- Orihuela Costa SAMU continues to function illegally without a doctor
While the brand new Orihuela Costa Emergency Centre, a building of 4,700 square metres, continues to only partially operate as it waits for services to be added, facilities in the SAMU base a little over a kilometre away on the N-332 Cabo Roig roundabout, are in a deplorable condition.
Staff denounce the fact that they have been without air conditioning for three weeks: “It is inhumane,” they say.
In this heat wave, they are operating in temperatures of more than 30 degrees. Despite the numerous complaints that have been sent to the Ministry of Health, they still await a response, so during the 12 hours of service they provide on a daily basis they bring in fans from home.
Staff also confirmed that “this year they have rarely had the services of a doctor” a situation that violates the law, and despite the fact that the regulations require that this type of medical transport has a doctor with it at all times.
Recently the Nursing Union, Satse, warned that the Ministry of Health is failing to comply with health regulations every time it sends out a SAMU ambulance without a doctor. Satse recalls that, according to the health regulations published by the Ministry itself, SAMU ambulances must have a doctor, nurse and a paramedic, they must be labelled as such and the staff must wear badges that identify them.
Just last Saturday the family of a 56-year-old man who died of a heart attack in Alicante, after being treated by a SAMU without a doctor, has denounced the case to the courts.

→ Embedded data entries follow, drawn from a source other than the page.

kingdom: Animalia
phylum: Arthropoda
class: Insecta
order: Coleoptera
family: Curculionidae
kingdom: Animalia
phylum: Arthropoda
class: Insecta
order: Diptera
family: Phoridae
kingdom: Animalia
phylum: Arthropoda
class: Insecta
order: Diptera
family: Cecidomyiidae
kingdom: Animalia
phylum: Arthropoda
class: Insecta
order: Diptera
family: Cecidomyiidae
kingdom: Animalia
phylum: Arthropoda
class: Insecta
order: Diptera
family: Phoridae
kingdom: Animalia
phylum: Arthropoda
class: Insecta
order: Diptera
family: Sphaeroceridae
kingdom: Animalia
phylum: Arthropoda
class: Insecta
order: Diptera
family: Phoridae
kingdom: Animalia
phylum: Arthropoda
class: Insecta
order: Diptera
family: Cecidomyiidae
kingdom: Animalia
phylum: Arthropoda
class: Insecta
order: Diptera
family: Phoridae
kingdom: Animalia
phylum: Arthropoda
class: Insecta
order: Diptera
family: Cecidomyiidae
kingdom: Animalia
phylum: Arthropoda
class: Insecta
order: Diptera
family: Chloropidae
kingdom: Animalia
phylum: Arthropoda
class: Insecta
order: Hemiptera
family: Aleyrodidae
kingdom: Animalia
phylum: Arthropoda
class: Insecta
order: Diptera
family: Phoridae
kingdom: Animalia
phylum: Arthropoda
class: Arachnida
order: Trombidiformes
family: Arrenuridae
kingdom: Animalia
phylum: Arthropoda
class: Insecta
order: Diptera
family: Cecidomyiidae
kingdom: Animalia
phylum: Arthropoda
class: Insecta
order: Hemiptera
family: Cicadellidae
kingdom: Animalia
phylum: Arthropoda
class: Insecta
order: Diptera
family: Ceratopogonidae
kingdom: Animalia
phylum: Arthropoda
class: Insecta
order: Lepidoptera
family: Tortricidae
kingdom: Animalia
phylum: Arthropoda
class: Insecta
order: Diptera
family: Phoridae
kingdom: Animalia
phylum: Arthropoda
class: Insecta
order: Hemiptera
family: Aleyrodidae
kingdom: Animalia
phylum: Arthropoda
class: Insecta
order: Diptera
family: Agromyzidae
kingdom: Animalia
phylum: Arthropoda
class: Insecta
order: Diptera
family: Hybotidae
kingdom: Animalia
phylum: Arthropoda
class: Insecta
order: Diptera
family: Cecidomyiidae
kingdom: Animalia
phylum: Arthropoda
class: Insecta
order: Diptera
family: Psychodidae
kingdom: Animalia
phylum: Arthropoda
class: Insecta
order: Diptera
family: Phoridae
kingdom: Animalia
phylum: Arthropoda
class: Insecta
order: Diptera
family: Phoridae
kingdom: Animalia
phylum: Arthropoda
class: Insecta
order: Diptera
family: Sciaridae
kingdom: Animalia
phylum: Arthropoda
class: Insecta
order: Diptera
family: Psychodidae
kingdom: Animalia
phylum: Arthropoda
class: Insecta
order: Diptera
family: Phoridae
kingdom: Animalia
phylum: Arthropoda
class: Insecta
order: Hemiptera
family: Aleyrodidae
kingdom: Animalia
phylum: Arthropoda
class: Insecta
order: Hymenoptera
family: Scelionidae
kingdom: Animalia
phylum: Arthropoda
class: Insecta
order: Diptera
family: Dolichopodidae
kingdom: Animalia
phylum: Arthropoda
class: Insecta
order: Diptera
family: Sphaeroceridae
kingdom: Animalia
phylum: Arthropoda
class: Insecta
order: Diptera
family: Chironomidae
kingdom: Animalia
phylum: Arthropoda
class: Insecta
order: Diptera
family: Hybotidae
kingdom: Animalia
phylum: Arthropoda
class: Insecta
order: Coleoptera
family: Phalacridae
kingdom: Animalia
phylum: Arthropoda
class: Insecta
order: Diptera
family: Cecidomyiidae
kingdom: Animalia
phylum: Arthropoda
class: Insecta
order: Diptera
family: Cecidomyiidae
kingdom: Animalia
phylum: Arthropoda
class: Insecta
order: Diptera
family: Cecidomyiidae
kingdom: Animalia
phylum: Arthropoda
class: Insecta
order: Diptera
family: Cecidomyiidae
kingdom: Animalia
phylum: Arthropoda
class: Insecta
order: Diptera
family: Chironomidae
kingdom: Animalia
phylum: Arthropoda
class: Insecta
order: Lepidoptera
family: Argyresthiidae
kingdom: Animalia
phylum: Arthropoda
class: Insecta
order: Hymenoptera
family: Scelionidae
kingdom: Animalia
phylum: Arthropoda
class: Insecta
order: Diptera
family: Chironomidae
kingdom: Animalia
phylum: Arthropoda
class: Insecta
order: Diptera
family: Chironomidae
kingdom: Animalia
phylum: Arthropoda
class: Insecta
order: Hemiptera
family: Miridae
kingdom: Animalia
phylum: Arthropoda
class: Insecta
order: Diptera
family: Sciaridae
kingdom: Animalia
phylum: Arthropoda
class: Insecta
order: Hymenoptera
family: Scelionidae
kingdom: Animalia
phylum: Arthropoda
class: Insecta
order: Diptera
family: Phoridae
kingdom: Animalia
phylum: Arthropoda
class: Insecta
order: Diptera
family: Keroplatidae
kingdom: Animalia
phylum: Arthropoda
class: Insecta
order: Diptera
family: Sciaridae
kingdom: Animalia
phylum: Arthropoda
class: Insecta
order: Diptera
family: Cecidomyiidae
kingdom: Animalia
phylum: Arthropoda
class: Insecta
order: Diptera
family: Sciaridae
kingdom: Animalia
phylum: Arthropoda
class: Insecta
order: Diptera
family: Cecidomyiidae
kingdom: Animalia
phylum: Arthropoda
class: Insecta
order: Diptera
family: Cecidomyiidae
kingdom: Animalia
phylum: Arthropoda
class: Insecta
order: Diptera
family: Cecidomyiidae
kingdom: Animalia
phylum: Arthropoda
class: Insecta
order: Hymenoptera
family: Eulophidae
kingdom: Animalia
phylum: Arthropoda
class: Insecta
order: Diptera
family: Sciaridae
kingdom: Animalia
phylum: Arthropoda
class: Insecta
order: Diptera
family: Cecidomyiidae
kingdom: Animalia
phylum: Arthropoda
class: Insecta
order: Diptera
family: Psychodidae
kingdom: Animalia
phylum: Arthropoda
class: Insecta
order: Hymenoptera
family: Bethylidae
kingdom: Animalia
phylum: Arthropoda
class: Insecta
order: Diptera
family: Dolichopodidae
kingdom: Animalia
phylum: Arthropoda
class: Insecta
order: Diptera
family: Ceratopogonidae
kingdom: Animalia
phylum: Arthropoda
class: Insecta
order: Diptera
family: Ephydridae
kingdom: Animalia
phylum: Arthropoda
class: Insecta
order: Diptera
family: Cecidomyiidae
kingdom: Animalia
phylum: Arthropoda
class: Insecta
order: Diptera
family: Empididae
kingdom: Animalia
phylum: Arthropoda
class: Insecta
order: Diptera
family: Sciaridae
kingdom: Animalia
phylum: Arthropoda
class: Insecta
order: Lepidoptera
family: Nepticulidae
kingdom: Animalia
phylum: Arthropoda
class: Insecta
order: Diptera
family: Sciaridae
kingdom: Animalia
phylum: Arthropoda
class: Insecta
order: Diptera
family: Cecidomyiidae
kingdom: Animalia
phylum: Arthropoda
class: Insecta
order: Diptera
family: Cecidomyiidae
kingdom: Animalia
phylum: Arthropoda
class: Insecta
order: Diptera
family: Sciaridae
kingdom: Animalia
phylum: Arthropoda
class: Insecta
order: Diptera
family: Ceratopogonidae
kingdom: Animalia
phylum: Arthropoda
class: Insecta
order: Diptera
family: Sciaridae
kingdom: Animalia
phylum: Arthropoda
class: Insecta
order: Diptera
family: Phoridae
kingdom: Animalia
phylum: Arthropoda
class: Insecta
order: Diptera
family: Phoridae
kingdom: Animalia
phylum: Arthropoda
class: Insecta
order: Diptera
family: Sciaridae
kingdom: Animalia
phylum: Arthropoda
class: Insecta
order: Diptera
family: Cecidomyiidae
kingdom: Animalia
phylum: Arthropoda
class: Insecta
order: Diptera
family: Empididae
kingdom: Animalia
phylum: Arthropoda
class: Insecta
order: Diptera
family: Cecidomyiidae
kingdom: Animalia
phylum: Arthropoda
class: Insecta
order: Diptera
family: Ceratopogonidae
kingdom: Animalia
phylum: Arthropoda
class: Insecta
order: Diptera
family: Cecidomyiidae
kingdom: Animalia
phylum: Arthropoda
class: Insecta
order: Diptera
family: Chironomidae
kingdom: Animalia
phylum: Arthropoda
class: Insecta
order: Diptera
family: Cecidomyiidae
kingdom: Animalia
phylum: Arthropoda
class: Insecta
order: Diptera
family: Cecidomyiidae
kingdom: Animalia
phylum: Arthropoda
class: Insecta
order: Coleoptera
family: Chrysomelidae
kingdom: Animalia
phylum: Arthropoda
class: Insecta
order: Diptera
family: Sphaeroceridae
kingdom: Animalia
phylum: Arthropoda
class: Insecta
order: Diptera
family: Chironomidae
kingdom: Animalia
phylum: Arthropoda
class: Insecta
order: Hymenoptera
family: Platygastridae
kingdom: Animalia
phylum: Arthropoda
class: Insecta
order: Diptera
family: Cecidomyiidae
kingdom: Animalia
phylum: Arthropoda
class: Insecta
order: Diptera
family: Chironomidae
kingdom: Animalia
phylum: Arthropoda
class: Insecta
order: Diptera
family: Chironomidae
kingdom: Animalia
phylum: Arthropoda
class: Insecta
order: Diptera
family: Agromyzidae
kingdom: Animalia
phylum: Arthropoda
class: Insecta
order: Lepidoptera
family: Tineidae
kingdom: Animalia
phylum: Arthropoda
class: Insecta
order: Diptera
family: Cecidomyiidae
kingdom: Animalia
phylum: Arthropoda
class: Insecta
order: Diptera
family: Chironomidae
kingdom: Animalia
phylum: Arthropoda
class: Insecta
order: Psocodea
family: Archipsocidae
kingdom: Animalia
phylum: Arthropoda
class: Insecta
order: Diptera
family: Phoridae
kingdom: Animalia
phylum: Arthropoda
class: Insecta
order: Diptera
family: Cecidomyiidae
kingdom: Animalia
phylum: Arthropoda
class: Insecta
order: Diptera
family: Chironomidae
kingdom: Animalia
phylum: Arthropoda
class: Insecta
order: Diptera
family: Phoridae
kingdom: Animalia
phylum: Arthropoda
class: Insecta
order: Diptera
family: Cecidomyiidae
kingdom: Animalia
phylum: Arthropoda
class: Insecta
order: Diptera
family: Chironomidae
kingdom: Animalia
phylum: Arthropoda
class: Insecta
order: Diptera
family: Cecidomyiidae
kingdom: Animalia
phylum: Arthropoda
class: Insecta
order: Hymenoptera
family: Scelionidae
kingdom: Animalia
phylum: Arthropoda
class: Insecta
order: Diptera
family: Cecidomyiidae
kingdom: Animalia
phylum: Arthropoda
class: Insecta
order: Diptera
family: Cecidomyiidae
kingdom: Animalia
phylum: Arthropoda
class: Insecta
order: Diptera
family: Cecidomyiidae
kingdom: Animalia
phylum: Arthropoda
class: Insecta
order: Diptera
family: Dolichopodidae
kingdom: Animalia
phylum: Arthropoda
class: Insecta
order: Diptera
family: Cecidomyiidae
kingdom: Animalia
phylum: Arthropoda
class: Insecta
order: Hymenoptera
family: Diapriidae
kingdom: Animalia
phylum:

Currently the number of SAMU ambulances that have to attend daily calls without a doctor continues to increase to the point when there are days, according to workers and unions, where between 30% and 40% of the ambulances of the province do not have a doctor on board .
Neighborhood organisations on the coast have been calling for a better service for some time and for SAMU care to be increased from 12 to 24 hours, especially during the summer, when the population triples, as does the additional pressure that these arrivals put on the medical services.
The Emergency Centre, which at the moment houses the Local Police, Immigration and Civil Guard, was also provided to locate the SAMU in the summer season, as well as Firefighters, Civil Protection and forestry brigades, from where the authorities could then coordinate actions in the southern part of Alicante.
However, the first floor of the centre planned to accommodate this service “remains unfinished, an empty shell that requires a further 600,000 euros to be added to the 2.2 million euros that has already been spent.”
The former Councillor for Health, José Galiano, explained that before leaving the government he had made arrangements with the Ministry to change the SAMU service to 24 hours and to transfer it to the Emergency Centre. He said that a project was presented according to the requirements demanded by the Valencian Ministry of Health, headed by Miguel Mínguez, with the Council proposing an area of about 90 square metres with a pharmacy, four rooms and a kitchen, which had obtained the approval of the Ministry.